Friday, October 9, 2009

Oral Piercing and its Complications

Oral piercing is the most happening fashion trend in youngsters now a days. A dentist should be well informed about such procedures as it is invasive in nature and is carried out without the use of anaesthetics. It involves the use of needles in order to create a hole in the following structures i.e. tongue(most common),lips, eyebrows, cheeks for inserting metals in the form of studs, rings or barballs. It can turn out to be dangerous as the various neural supplies of the tongue may get hampered while performing such procedures. This post will focus on some short and long term oral complications related to oral peircing

Short- term complications:

  1. Immediately after the operation certain complications may arise including:
  2.    Infection is the major concern after such procedure if the needle used are not properly sterilized and placed in antiseptic solutions. Life-threatning complications like the transmission of HIV and hepatitis viruses can take place.
  3.    Postoperative pain is present.
  4.   The tongue usually swells after piercing. In some cases it can be so massive leading to obstruction of airway and dyspnoea.
  5.    Aspiration of the inserted jewellery can take place thereby asphyxia and death of the person can take place.
  6.    Slight/excessive bleeding can occur depending on the severage of the blood vessels.

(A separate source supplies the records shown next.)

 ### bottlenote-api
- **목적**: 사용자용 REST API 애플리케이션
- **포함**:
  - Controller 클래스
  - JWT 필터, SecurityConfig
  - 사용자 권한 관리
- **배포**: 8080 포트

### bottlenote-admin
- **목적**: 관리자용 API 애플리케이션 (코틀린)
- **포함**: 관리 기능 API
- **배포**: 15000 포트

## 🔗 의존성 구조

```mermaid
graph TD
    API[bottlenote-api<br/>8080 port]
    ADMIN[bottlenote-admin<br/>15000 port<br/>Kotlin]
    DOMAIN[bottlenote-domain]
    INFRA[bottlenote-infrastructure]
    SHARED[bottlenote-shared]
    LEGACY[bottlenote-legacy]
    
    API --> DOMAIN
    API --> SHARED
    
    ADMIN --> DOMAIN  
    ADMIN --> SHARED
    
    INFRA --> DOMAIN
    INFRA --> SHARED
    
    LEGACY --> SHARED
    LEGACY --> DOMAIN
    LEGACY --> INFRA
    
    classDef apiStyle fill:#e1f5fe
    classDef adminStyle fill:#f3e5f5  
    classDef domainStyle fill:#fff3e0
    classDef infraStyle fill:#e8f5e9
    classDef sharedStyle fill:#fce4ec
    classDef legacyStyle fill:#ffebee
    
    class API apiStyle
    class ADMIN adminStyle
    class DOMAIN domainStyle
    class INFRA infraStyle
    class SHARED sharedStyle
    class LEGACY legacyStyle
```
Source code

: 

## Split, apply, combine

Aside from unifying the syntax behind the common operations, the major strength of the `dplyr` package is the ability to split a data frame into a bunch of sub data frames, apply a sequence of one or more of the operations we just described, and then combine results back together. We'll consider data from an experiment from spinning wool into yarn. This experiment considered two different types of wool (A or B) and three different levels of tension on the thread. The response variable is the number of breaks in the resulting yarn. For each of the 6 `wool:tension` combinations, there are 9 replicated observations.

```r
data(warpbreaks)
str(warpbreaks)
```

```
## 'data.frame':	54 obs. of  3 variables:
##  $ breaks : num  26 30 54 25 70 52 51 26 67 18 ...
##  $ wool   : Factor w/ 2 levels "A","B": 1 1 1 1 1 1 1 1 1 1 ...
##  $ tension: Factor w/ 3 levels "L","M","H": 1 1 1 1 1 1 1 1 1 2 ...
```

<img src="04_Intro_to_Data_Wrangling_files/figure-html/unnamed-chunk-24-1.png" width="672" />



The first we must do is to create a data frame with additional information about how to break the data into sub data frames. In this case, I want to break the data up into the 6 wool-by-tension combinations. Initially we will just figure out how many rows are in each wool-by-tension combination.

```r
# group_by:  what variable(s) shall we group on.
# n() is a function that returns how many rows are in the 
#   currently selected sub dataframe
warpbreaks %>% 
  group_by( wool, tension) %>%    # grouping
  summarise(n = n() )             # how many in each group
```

*        Long-term complications:
  1. Chipping and fracture of teeth occurs in due course of time due to constant trauma to teeth by the barbells and studs in tongue. Cracked tooth syndrome is a characterstic feature resulting in microscopic cracks in teeth making it difficult to masticate and is extremely painful. The tooth may have to be finally removed if it does not respond well to some splinting techniques.
  2. Neural deficiencies can arise due to incorrect piercing techniques like facial paralysis, ageusia/dysgeusia, disarticulation of speech, eye problems, loss of deglutition reflex etc.
  3. The gums and buccal mucosa experience continuous irritation from the jewellery which may lead to the following lesions in the oral cavity like irritational keratosis, frictional keratosis, lichenoid reaction, lichen planus, peripheral giant cell granulomas, fibroma, epulis fissuratum, carcinoma etc.
  4. There is a risk of infection due to foreign debris and bacteria accumulating in the pierced site.  
  5. Hypersensitivity and galvanism may occur due to interaction between other restorations in the teeth and allergy due to a particular metal in gums.
  6. Due to untreated or unknown infections the pain and swelling may exacerbate and take a different route to reach and create complications systemically like infective endocarditis etc.
Safety measures :
The risk of oral complications can be minimised by following these suggestions:
·         Oral piercing should be get done by a professional who is well aware of the anatomy of the oral cavity.
·         The place should be completely hygienic and disposable needles and gloves should be used. All the procedures should be carried out with sterilized instruments and accessory equipments.
·         Ice packs should be applied on the site of inflammation to reduce swelling and bleeding.
·         Immediate referral to a medical hospital should be done to avoid any systemic complications and ensure safety of the patient.
·         Blood tests should be performed before doing piercing to decrease the chance of inadvertent infections.
·          Generally pain subsides within 4-6 weeks of piercing, if it does not reduces seek medical advice.
·         One should prefer wearing plastic jewellery in place of metal ones to avoid potential damage to the teeth, gums, palate.
·         Remove all the inserted elements before sleeping and playing sports.
·         Once u are stabilized with the piercing, a must visit to a dentist to evaluate if the piercing has caused any trauma to the oral cavity in any way.